Coincido con el apunte de Rafael Narbona acerca de la enseñanza que nos deja La peste, de Albert Camus: “… las peores epidemias no son biológicas, sino morales. En las situaciones de crisis, sale a luz lo peor de la sociedad: insolidaridad, egoísmo, inmadurez, irracionalidad. Pero también emerge lo mejor,” (elcultural.com, 17/03/2020). Efectivamente, si bien los oraneses al principio practicaban una muy tenue solidaridad, la epidemia los devolvió a la soledad y al silencio. Para los meses de septiembre y octubre, los efectos del agotamiento y la falta de tregua en una ciudad devastada por la peste bubónica condujeron a una creciente indiferencia de la población y a un preocupante abandono. Pese a todo, de igual forma surgió lo mejor de muchos ciudadanos, particularmente del doctor Rieux, héroe de la novela y un héroe de la ciudad sin buscarlo, quien estaba entregado en cuerpo y alma, hasta 20 horas diarias, junto con su equipo, al cuidado de la salud de sus conciudadanos. Había que dar la batalla por sus coterráneos y no dejarse vencer. “No tengo afición al heroísmo ni a la santidad. Lo que me interesa es ser hombre,” y también entiende la importancia de la simpatía para la vida cotidiana, pues “pensaba que este mundo sin amor es un mundo muerto, y que al fin llega un momento en que se cansa uno de la prisión, del trabajo y del valor, y no exige más que el rostro de un ser y el hechizo de la ternura en el corazón.”

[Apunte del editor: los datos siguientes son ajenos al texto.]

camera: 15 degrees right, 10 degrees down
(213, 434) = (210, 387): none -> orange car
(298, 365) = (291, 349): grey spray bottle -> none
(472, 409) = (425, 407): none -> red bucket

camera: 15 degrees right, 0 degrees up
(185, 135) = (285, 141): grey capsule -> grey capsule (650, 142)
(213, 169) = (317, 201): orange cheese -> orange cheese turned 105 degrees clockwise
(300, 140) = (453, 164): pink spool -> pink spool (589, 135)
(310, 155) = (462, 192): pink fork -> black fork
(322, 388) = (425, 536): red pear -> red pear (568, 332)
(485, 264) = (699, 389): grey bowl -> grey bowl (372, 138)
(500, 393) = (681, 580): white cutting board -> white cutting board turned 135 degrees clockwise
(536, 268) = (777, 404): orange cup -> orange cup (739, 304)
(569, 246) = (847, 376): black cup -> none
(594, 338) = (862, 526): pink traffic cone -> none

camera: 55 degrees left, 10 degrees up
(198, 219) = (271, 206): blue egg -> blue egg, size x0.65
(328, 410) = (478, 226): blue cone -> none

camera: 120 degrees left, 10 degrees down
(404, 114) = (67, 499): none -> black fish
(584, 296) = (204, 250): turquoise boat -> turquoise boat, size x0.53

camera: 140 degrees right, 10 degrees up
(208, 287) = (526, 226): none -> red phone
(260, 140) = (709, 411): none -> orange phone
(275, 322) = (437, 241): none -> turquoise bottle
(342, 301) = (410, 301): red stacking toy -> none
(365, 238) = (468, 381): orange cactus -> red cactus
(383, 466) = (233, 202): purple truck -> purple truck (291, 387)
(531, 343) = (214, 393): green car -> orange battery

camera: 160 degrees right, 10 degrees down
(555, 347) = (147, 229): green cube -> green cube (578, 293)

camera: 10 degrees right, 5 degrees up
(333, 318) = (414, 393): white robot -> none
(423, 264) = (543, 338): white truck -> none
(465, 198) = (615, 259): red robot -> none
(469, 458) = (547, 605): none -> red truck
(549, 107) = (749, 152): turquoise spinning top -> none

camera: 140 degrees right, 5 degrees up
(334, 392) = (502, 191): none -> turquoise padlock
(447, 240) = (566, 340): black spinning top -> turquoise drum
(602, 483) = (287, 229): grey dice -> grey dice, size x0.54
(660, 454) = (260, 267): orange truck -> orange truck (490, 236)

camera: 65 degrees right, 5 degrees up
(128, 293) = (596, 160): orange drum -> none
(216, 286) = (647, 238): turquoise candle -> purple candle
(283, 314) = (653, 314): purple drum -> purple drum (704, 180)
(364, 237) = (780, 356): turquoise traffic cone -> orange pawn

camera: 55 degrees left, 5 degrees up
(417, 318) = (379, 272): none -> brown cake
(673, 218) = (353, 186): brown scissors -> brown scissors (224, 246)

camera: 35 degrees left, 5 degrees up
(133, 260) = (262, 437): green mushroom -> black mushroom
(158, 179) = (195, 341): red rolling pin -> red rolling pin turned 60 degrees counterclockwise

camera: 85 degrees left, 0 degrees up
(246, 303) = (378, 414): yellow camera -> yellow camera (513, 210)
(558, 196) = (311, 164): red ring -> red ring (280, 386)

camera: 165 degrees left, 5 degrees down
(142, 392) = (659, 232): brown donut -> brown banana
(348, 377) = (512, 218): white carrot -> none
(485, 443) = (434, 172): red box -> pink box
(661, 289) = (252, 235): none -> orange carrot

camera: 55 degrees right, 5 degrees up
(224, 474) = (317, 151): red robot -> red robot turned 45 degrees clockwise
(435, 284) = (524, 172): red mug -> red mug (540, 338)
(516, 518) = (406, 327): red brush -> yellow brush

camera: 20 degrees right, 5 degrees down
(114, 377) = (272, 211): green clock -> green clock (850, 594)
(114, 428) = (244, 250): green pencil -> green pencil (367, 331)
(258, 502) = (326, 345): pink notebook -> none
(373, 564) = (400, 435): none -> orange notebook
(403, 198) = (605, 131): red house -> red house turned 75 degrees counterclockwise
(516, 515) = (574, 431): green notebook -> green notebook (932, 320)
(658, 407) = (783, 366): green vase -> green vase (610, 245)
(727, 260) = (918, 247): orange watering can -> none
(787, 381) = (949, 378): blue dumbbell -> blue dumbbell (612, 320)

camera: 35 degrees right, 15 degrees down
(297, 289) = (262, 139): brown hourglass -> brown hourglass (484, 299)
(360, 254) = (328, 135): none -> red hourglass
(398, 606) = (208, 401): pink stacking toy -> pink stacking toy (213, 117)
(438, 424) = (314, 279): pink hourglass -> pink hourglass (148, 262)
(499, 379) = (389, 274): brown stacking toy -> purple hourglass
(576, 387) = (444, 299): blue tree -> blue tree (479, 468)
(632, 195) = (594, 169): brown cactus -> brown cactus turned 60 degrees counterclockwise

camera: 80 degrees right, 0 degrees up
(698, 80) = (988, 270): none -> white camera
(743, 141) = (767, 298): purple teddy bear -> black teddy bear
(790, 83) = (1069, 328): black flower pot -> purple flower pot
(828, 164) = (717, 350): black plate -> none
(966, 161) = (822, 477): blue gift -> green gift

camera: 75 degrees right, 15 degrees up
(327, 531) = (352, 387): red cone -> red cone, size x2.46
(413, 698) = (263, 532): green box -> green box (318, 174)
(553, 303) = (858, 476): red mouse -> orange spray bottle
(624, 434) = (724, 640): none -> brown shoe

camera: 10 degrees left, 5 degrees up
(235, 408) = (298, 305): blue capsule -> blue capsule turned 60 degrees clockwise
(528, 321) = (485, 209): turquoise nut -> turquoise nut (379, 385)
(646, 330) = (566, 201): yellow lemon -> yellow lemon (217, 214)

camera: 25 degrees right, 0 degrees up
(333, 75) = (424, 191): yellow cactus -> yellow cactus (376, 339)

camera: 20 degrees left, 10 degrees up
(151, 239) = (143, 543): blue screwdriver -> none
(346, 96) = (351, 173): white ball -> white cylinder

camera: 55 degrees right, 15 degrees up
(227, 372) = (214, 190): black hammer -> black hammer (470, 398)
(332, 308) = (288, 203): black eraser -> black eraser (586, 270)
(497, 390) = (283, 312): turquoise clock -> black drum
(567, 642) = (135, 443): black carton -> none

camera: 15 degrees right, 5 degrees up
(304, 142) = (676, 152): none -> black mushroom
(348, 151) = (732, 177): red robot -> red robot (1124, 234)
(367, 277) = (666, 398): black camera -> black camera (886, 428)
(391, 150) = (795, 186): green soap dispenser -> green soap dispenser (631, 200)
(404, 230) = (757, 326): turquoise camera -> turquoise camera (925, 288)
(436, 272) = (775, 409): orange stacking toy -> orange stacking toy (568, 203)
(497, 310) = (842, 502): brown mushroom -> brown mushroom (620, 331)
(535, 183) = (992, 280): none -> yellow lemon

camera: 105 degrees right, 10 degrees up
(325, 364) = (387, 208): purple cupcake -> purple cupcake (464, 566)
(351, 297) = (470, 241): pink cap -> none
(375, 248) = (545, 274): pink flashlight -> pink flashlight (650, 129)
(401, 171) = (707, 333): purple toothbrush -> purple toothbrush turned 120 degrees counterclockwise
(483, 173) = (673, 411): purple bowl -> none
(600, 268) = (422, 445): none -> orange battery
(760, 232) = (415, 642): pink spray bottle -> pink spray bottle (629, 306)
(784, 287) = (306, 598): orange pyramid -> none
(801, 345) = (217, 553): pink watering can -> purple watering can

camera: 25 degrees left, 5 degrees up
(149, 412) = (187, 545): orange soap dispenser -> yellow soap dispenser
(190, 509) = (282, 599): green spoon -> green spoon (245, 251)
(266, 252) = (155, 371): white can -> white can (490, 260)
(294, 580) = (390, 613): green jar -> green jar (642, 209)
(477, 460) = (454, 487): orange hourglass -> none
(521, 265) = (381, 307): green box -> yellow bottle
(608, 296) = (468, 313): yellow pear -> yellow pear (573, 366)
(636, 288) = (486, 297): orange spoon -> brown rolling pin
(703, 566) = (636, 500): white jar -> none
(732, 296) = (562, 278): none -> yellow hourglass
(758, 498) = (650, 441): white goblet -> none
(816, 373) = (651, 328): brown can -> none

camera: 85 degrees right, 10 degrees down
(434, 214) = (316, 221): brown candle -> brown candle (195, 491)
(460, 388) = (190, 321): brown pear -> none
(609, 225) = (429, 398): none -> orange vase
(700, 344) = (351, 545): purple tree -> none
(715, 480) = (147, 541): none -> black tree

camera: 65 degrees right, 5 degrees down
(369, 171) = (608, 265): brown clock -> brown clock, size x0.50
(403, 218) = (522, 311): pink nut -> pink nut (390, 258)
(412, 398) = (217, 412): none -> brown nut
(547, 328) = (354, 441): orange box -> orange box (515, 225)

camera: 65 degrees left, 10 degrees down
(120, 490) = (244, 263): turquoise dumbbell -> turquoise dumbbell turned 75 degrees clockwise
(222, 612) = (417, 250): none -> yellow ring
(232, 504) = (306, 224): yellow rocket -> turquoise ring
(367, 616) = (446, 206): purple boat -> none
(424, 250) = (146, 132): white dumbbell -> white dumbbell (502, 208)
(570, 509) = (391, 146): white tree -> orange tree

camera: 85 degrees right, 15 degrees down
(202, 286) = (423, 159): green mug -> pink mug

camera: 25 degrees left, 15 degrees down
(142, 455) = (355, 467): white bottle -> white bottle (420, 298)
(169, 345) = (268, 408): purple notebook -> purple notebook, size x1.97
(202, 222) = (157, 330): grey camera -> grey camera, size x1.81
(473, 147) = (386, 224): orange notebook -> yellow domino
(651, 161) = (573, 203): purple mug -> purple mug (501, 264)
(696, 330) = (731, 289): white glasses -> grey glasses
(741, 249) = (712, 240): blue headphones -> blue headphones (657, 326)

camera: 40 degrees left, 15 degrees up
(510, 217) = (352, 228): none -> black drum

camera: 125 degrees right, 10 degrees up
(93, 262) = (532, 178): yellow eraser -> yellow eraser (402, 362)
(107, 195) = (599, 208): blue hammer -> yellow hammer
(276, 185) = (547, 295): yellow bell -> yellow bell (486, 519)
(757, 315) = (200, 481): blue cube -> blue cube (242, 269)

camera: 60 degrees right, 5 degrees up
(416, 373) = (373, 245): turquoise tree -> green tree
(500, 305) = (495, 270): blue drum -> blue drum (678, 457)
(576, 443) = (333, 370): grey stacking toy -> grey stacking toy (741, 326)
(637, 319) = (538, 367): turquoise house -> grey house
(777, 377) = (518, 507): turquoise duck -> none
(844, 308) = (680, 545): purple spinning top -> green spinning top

Al final, en esta novela de gran profundidad moral y filosófica acerca de la condición humana –así como de un evidente compromiso estético de Albert Camus con una escritura bastante eficaz para lo que se relata, poética en muchos instantes y filosófica cuando nos quiere empujar a la reflexión de los grandes temas universales—, hay lugar para la esperanza. Es una enorme novela sobre la vulnerabilidad humana, pero también sobre su coraje, tenacidad, valor y solidaridad en las periodos más aciagos y amenazantes para su especie. En este mismo momento, mientras escribo, hay muchos doctores Rieux trabajando por la salud y por la vida en todo el mundo.